Deep Brain Stimulation Patient Testimonials
“My story, to me, is incredible. I feel like I have conquered everything.”
Marlene Armstrong, a 62-year old Tacoma resident, didn’t believe it when she first was diagnosed with Parkinson’s in 2003. Her main complaint was back and hip pain and rigidity.
Last year, Marlene underwent a new test: DaTscan™, the first FDA-approved diagnostic imaging agent to evaluate neurodegenerative movement disorders, including Parkinson’s.
“The test was positive,” she says, “and then I finally knew for sure. “
Help, at last
Marlene’s doctor asked if she knew about Deep Brain Stimulation (DBS), a surgical procedure to treat neurological symptoms. She was interested.
By this time, driving, brushing her teeth, cooking and other activities were difficult. An avid gym-goer, Marlene worked out despite the pain, but she was frustrated. “I did have tremors,” she says. “But the worst part was that my back would hurt. It would actually seize up. It was holding me back.”
Marlene’s DBS procedures were scheduled. “…it was surprisingly stress-free,” Marlene says. After two planned procedures, her neurologist turned on and programmed the implanted device in the office.
Learn more about Deep Brain Stimulation.
Life without pain
Two weeks after DBS Marlene was back at the gym. She’s even adding step and Zumba classes to her usual repertoire of yoga, spin and Pilates. “I couldn’t do those before,” she says. “My back and hips were too sore, too stiff.”
She says she wants to share her experience with everyone. “My story, to me, is incredible. I have no pain in my back, and I feel like I have conquered everything.”
“I believe this is an absolute miracle.”
Marie Justice, a 67-year-old Sumner resident, hates to sit still. “I’m a workaholic,” she says. “I like to be productive, doing things.”
In 2012, after truck driving for 22 years, Marie admitted to herself something was wrong. “My arm would shake. It became difficult for me to operate my truck’s trailer lift lever.”
Marie was diagnosed with Parkinson’s. The DOT wouldn’t allow Marie to keep her license, so she retired. “That was a tough time for me,” Marie says. “I felt useless and depressed. I didn’t want to live, as a matter of fact.”
A glimmer of hope
Marie’s neurologist talked about Deep Brain Stimulation (DBS), a surgical procedure to treat the debilitating symptoms of Parkinson’s - especially tremors.

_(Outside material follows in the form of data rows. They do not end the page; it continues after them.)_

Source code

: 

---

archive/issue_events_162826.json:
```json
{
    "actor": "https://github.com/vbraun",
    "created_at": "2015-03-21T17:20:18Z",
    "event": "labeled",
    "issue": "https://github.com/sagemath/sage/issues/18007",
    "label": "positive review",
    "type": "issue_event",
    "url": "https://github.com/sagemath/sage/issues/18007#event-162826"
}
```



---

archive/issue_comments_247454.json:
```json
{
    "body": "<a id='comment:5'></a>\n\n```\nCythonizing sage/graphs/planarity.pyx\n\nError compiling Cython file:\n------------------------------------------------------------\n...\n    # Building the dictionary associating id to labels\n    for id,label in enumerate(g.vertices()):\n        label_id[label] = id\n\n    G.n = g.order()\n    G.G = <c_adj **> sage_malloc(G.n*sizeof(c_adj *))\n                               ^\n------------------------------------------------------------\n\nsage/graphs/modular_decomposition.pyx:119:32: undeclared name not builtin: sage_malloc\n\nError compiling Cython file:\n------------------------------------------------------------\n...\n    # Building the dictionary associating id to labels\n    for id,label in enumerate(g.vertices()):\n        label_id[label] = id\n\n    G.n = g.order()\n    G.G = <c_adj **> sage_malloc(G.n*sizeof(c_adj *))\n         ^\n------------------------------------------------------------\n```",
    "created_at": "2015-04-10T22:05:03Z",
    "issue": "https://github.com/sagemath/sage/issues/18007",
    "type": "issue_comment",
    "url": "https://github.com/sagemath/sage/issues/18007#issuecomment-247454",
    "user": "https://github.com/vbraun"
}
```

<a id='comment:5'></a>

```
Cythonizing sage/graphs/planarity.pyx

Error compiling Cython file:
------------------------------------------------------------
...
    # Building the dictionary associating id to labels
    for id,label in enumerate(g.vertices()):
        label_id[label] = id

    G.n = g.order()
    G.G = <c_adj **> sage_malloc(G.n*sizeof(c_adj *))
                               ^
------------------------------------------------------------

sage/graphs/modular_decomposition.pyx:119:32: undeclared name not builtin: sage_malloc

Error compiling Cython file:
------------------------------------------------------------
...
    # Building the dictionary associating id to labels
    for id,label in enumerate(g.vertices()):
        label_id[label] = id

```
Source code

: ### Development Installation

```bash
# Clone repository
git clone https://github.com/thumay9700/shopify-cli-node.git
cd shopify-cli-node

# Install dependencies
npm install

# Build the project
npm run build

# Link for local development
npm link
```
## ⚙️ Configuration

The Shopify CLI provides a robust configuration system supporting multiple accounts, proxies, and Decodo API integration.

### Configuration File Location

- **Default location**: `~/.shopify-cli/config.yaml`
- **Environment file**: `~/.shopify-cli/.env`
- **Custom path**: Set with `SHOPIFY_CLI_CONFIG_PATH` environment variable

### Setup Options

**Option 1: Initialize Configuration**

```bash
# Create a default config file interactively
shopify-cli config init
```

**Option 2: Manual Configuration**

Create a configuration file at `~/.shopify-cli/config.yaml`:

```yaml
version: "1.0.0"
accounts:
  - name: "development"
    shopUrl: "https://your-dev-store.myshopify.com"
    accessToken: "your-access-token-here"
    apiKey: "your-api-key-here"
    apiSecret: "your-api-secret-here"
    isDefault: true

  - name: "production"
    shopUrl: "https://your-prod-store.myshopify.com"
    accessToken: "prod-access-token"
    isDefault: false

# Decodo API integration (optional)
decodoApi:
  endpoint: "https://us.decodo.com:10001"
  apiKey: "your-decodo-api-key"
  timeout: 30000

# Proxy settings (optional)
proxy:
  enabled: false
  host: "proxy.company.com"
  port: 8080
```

“I was nervous,” she says, and adds that her neurologist “…explained every last detail. I went in with a good attitude.”
Over three weeks, Marie underwent two surgeries to implant the device, with a subsequent office visit to have it activated and programmed. Learn more about Deep Brain Stimulation.

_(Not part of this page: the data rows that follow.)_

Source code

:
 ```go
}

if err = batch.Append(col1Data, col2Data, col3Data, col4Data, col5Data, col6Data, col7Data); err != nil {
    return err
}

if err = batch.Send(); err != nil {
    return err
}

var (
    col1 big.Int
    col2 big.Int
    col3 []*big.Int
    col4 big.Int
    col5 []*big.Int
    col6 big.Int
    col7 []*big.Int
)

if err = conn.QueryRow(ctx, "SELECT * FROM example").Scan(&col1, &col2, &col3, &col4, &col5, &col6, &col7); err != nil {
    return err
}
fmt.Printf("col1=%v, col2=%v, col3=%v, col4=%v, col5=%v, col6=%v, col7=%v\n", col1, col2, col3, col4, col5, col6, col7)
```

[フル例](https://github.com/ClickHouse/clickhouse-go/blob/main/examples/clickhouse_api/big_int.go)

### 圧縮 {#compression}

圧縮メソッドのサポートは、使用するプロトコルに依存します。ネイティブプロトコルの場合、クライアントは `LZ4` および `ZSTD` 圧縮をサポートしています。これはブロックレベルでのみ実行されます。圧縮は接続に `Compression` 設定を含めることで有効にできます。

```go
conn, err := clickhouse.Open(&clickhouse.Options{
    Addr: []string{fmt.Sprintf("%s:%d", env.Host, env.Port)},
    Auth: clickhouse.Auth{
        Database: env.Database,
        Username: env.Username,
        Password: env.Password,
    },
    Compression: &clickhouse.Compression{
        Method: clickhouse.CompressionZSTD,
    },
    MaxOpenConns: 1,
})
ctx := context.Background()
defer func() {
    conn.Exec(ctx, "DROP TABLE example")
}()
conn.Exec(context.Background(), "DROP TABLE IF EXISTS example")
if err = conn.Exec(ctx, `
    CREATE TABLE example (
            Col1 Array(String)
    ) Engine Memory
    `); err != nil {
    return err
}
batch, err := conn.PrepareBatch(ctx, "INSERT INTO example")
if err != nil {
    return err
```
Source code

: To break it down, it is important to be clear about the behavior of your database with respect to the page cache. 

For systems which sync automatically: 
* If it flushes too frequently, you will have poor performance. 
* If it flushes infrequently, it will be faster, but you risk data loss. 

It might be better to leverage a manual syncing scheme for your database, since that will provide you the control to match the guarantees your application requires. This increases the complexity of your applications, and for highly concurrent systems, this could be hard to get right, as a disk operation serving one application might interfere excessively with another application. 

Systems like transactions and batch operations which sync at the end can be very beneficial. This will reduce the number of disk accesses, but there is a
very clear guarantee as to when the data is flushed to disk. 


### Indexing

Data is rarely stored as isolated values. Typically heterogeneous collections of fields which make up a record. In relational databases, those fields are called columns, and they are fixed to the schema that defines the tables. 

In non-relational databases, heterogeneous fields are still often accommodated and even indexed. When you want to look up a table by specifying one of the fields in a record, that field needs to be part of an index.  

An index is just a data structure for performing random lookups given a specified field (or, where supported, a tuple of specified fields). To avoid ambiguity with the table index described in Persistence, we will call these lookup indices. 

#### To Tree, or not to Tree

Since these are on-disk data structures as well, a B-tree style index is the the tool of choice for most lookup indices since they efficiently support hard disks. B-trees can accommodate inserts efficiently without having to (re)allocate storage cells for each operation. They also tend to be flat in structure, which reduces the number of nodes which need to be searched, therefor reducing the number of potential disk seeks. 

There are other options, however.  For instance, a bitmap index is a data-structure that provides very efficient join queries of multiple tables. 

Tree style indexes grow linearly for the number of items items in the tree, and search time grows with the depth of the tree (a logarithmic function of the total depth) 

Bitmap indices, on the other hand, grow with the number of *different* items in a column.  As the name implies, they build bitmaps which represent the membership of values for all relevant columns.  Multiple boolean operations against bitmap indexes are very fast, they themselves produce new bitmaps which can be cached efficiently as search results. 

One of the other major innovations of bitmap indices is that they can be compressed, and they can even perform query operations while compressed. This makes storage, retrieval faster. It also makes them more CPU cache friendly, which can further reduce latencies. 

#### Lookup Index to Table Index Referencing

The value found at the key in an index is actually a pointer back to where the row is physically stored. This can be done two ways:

Marie says she knew the moment the device was turned on. “Everything had changed, I stopped shaking immediately.”
Marie says she can now get her fork to her mouth; before, eating had become difficult. She creates elaborate paper sculptures—something she could never do before DBS — and more confidently cares for her 87-year-old mother. “I can’t say it enough—I believe this is an absolute miracle.”